Try it: Please print every line of each listing below exactly, with no changes.

Recorded data:
========================

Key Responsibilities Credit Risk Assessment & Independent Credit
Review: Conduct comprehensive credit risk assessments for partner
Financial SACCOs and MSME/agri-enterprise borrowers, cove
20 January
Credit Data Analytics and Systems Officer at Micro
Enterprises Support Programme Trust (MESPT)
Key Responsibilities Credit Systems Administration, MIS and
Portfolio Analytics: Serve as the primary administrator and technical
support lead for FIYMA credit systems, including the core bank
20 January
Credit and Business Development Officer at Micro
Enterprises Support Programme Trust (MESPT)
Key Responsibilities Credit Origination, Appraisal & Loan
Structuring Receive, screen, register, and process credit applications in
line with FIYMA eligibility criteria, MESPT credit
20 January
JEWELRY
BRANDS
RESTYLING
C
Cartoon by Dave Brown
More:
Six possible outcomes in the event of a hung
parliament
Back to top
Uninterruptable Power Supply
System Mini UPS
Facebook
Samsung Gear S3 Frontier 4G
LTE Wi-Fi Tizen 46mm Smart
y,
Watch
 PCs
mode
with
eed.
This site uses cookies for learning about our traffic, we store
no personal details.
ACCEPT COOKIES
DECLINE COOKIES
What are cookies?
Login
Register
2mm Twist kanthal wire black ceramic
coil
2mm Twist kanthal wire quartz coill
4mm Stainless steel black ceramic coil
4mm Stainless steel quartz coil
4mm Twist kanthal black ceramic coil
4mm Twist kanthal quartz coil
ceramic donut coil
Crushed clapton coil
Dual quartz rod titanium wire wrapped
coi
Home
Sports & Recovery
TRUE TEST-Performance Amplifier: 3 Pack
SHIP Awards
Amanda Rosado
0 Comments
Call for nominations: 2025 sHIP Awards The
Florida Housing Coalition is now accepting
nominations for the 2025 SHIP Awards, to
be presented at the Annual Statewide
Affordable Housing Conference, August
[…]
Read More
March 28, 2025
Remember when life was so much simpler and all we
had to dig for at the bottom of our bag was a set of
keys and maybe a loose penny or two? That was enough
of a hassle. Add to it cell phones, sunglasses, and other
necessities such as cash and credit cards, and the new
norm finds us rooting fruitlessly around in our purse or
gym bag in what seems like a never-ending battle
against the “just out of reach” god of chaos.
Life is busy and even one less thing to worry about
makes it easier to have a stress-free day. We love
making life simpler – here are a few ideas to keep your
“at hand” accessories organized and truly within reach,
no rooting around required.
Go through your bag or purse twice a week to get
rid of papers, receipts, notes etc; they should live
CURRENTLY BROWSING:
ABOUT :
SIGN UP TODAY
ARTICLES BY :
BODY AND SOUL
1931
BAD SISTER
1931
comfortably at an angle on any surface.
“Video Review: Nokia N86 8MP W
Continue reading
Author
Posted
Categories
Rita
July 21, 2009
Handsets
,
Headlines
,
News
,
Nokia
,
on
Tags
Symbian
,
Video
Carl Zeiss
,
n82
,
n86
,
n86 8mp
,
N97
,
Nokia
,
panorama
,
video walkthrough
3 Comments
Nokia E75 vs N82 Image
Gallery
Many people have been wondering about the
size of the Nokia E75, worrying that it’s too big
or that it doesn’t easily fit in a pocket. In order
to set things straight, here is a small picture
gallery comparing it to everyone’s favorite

========================

Answer to this problem:
Key Responsibilities Credit Risk Assessment & Independent Credit
Review: Conduct comprehensive credit risk assessments for partner
Financial SACCOs and MSME/agri-enterprise borrowers, cove
20 January
Credit Data Analytics and Systems Officer at Micro
Enterprises Support Programme Trust (MESPT)
Key Responsibilities Credit Systems Administration, MIS and
Portfolio Analytics: Serve as the primary administrator and technical
support lead for FIYMA credit systems, including the core bank
20 January
Credit and Business Development Officer at Micro
Enterprises Support Programme Trust (MESPT)
Key Responsibilities Credit Origination, Appraisal & Loan
Structuring Receive, screen, register, and process credit applications in
line with FIYMA eligibility criteria, MESPT credit
20 January
JEWELRY
BRANDS
RESTYLING
C
Cartoon by Dave Brown
More:
Six possible outcomes in the event of a hung
parliament
Back to top
Uninterruptable Power Supply
System Mini UPS
Facebook
Samsung Gear S3 Frontier 4G
LTE Wi-Fi Tizen 46mm Smart
y,
Watch
 PCs
mode
with
eed.
This site uses cookies for learning about our traffic, we store
no personal details.
ACCEPT COOKIES
DECLINE COOKIES
What are cookies?
Login
Register
2mm Twist kanthal wire black ceramic
coil
2mm Twist kanthal wire quartz coill
4mm Stainless steel black ceramic coil
4mm Stainless steel quartz coil
4mm Twist kanthal black ceramic coil
4mm Twist kanthal quartz coil
ceramic donut coil
Crushed clapton coil
Dual quartz rod titanium wire wrapped
coi
Home
Sports & Recovery
TRUE TEST-Performance Amplifier: 3 Pack
SHIP Awards
Amanda Rosado
0 Comments
Call for nominations: 2025 sHIP Awards The
Florida Housing Coalition is now accepting
nominations for the 2025 SHIP Awards, to
be presented at the Annual Statewide
Affordable Housing Conference, August
[…]
Read More
March 28, 2025
Remember when life was so much simpler and all we
had to dig for at the bottom of our bag was a set of
keys and maybe a loose penny or two? That was enough
of a hassle. Add to it cell phones, sunglasses, and other
necessities such as cash and credit cards, and the new
norm finds us rooting fruitlessly around in our purse or
gym bag in what seems like a never-ending battle
against the “just out of reach” god of chaos.
Life is busy and even one less thing to worry about
makes it easier to have a stress-free day. We love
making life simpler – here are a few ideas to keep your
“at hand” accessories organized and truly within reach,
no rooting around required.
Go through your bag or purse twice a week to get
rid of papers, receipts, notes etc; they should live
CURRENTLY BROWSING:
ABOUT :
SIGN UP TODAY
ARTICLES BY :
BODY AND SOUL
1931
BAD SISTER
1931
comfortably at an angle on any surface.
“Video Review: Nokia N86 8MP W
Continue reading
Author
Posted
Categories
Rita
July 21, 2009
Handsets
,
Headlines
,
News
,
Nokia
,
on
Tags
Symbian
,
Video
Carl Zeiss
,
n82
,
n86
,
n86 8mp
,
N97
,
Nokia
,
panorama
,
video walkthrough
3 Comments
Nokia E75 vs N82 Image
Gallery
Many people have been wondering about the
size of the Nokia E75, worrying that it’s too big
or that it doesn’t easily fit in a pocket. In order
to set things straight, here is a small picture
gallery comparing it to everyone’s favorite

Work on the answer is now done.